Small fixes to database interface and associated metadata to deal with broken tests and different names of fields in msp

kheal · kheal · commit f011b7cd337a · 2025-04-22T15:42:59.000-07:00
diff --git a/corems/molecular_id/factory/EI_SQL.py b/corems/molecular_id/factory/EI_SQL.py
@@ -216,7 +216,6 @@ class MetaboliteMetadata:
     """
 
     id: int
-    name: Optional[str]=None
     cas: str
     inchikey: str
     inchi: str
@@ -227,6 +226,7 @@ class MetaboliteMetadata:
     iupac_name: str
     traditional_name: str
     common_name: str
+    name: Optional[str]=None
     formula: Optional[str]=None
     pubchem_id: Optional[str]=None
     refmet_id: Optional[str]=None
diff --git a/corems/molecular_id/factory/lipid_molecular_metadata.py b/corems/molecular_id/factory/lipid_molecular_metadata.py
@@ -5,39 +5,33 @@
 
 from .EI_SQL import MetaboliteMetadata
 
-
 @dataclass
 class LipidMetadata(MetaboliteMetadata):
-    """Dataclass for the Lipid Metadata
-
-    Parameters
-    ----------
-    name : str
-        The name of the lipid, using the LIPID MAPS nomenclature
-    casno : str
-        The CAS number of the lipid
-    formula : str
-        The molecular formula of the lipid
-    pubchem_id : str
-        The PubChem ID of the lipid
-    structure_level : str
-        The structure level of the lipid, following the LIPID MAPS classification
-    lipid_summed_name : str
-        The summed name of the lipid, aka lipid species,
-        following the LIPID MAPS classification
-    lipid_subclass : str
-        The subclass of the lipid, following the LIPID MAPS classification
-    lipid_class : str
-        The class of the lipid, following the LIPID MAPS classification
-    lipid_category : str
-        The category of the lipid, following the LIPID MAPS classification
-    """
-
-    name: str
-    casno: str
-    structure_level: str
+    def __init__(self, casno: str, structure_level: str, lipid_summed_name: str, lipid_subclass: str, lipid_class: str, lipid_category: str, **kwargs):
+        """
+        Initialize LipidMetadata with specific attributes and pass additional arguments to the superclass.
 
-    lipid_summed_name: str
-    lipid_subclass: str
-    lipid_class: str
-    lipid_category: str
+        Parameters
+        ----------
+        casno : str
+            The CAS number of the lipid
+        structure_level : str
+            The structure level of the lipid
+        lipid_summed_name : str
+            The summed name of the lipid
+        lipid_subclass : str
+            The subclass of the lipid
+        lipid_class : str
+            The class of the lipid
+        lipid_category : str
+            The category of the lipid
+        kwargs : dict
+            Additional arguments for the superclass
+        """
+        super().__init__(**kwargs)
+        self.casno = casno
+        self.structure_level = structure_level
+        self.lipid_summed_name = lipid_summed_name
+        self.lipid_subclass = lipid_subclass
+        self.lipid_class = lipid_class
+        self.lipid_category = lipid_category
diff --git a/corems/molecular_id/search/database_interfaces.py b/corems/molecular_id/search/database_interfaces.py
@@ -1308,33 +1308,52 @@ def get_metabolomics_spectra_library(
                 "kegg_id": "kegg",
                 "refmet_name": "common_name",
                 "molecular_formula": "formula",
+                "gnps_spectra_id":"id",
+                "precursormz": "precursor_mz",
+                "precursortype":"ion_type"
             }
         db_df.rename(columns=metabolite_metadata_mapping, inplace=True)

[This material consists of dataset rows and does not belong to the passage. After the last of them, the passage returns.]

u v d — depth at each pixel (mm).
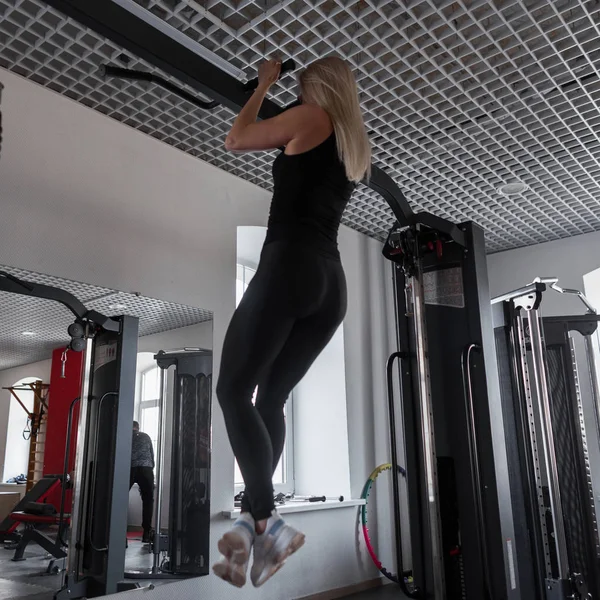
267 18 2721
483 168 4160
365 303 5137
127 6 1534
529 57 3068
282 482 4770
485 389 2752
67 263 3188
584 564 3539
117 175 3492
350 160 1133
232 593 3605
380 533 4781
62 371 3053
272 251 1072
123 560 3152
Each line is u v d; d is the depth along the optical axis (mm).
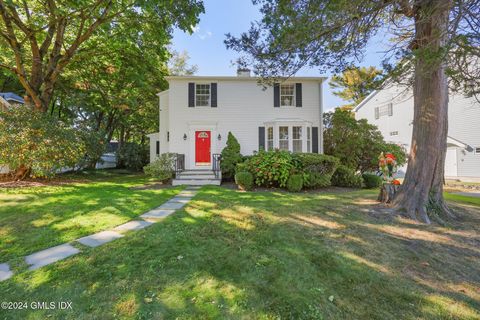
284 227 3889
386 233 3705
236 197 6418
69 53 9258
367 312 2094
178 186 8836
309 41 3947
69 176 11297
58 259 2801
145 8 7484
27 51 9867
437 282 2527
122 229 3811
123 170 16406
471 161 13312
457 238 3562
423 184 4621
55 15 7785
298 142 11242
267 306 2113
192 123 11227
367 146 10594
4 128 7359
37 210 4734
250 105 11438
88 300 2131
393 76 3627
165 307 2068
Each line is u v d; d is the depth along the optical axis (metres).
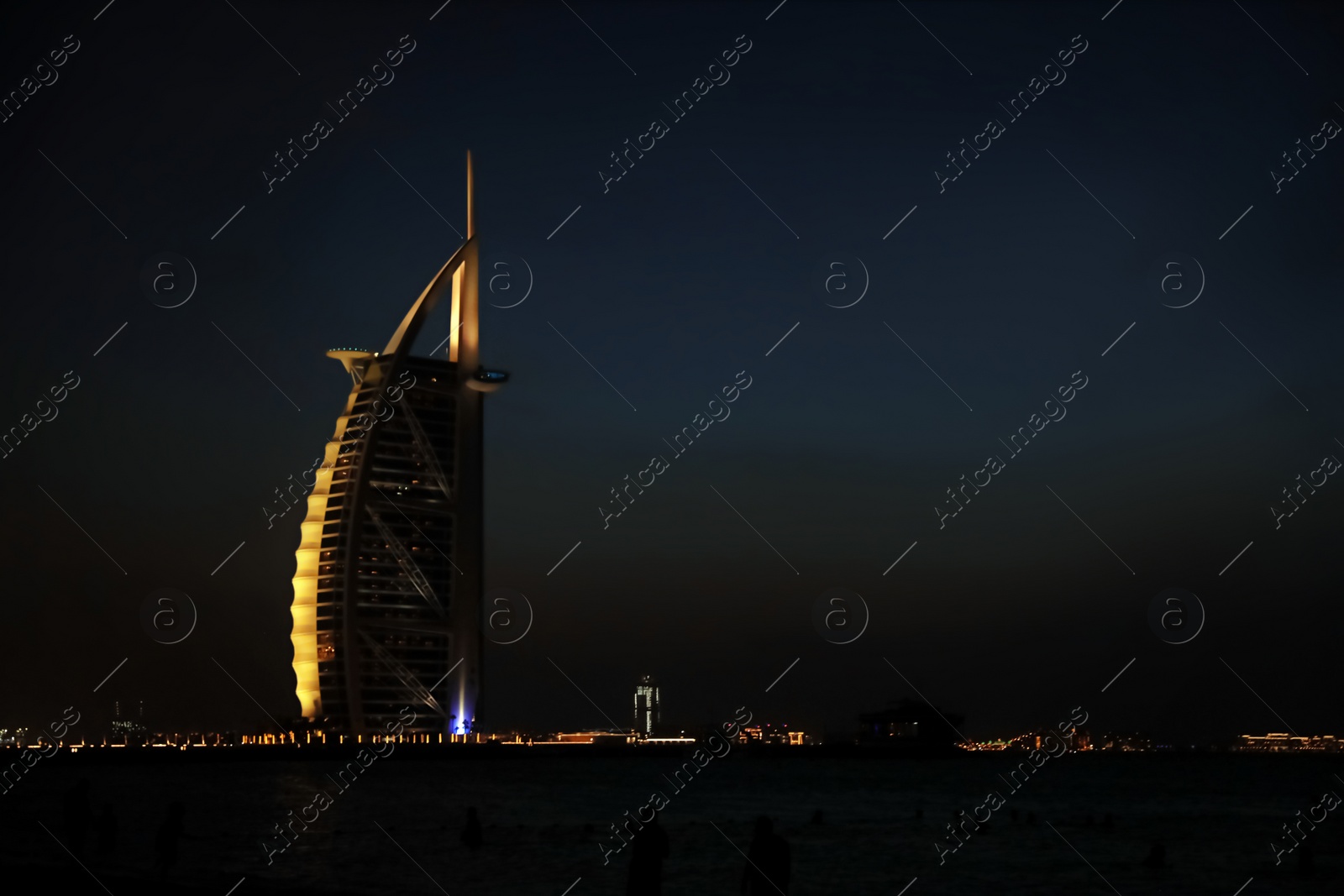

+        db_df["molecular_data_id"] = db_df["inchikey"]
+
+
+
+        # Check if the resulting dataframe has the required columns for the flash entropy search
+        required_columns = ["molecular_data_id", "precursor_mz", "ion_type", "id"]
+        for col in required_columns:
+            if col not in db_df.columns:
+                raise ValueError(
+                    f"Input field on MSP must contain '{col}' column for FlashEntropy search."
+                )
 
         # Pull out the metabolite metadata from the dataframe and put it into a different dataframe
         # First get a list of the possible attributes of the MetaboliteMetadata dataclass
         metabolite_metadata_keys = list(MetaboliteMetadata.__annotations__.keys())
+        # Replace id with molecular_data_id in metabolite_metadata_keys
+        metabolite_metadata_keys = [
+            "molecular_data_id" if x == "id" else x for x in metabolite_metadata_keys
+        ]
         metabolite_metadata_df = db_df[
             db_df.columns[db_df.columns.isin(metabolite_metadata_keys)]
         ].copy()
 
-        # Make unique and use inchikey as the id/index
-        metabolite_metadata_df.drop_duplicates(subset=["inchikey"], inplace=True)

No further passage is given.